H. Etika Studi Kasus

Penelitian studi kasus sering kali berkaitan dengan kepentingan umum, namun

yang tidak diketahui adalah adanya ‘hak untuk tahu’ secara public ataupun

akademis narasumber atau pusat informasi untuk mendapatkan data juga

memiliki hak untuk tidak dipublikasikan identitasnya hal ini di karenakan

menyangkut privasi yang menjadi subjek dalam penelitian. Bagaimana pun

juga, seorang peneliti. Jadi peneliti harus bias bersikap baik kepada mereka

dan kode etik harus benar-benar dipatuhi (Sugiyono, 2013).

Norman dkk (2009) dalamsugiono (2013), memberikan penjelasan tentang

kode etik penelitian studi kasus bahwa peneliti harus benar-benar

mengkomunikasikan maksud dan tujuannya secara intens dengan sudut

pandang dan situasi sang subjek, karena bias jadi penelitian tersebut dapat

membahayakan kelangsungan hidup sang subjek, misalnya, jika hasil

penelitian diekpose, sang subjek akan kehilangan harga diri, kehilangan

pekerjaan, dan kehilangan rasa percaya diri, isu-isu seputar observasi dan

repotasi harusbenar-benar di komunikasikan dengan sang subjek secara serius.

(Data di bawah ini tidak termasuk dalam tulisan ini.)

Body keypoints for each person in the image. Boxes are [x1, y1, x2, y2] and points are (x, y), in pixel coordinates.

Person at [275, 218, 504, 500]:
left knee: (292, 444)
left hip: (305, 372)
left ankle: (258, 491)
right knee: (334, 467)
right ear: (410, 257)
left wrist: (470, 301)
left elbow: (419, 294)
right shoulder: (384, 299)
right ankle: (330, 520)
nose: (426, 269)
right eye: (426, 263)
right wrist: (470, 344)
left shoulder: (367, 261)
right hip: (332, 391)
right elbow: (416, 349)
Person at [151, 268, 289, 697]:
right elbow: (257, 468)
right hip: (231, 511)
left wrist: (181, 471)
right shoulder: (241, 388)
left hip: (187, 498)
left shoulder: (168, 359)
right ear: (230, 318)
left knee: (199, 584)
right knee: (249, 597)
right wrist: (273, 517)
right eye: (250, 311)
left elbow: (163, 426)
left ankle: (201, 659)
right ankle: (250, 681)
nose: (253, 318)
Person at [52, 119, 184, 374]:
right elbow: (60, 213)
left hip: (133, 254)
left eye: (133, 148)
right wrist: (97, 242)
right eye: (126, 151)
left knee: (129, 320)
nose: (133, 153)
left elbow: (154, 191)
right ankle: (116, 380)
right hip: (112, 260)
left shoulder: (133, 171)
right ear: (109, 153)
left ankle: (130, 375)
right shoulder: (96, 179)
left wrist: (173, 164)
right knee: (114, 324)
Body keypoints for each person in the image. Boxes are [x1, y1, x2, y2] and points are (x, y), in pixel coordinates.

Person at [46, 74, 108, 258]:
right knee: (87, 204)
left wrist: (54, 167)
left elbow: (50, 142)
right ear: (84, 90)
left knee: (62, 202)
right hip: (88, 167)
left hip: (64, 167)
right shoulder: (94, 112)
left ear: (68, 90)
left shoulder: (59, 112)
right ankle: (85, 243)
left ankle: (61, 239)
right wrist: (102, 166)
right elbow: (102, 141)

Perlu juga peneliti untuk menjelaskan desain awal kepada partisipan yang

membuat tentang bagaimanakah sebaiknya mereka di tampilkan, dakutif dan

ditafsirkan.Sedangkan bagi peneliti sendiri harus mendengar keluhan atau

problem dari partisipan. Jaminan keamanan juga harus menjadi bagian yang di

perhitungkan oleh peneliti dalam melakukan penelitian.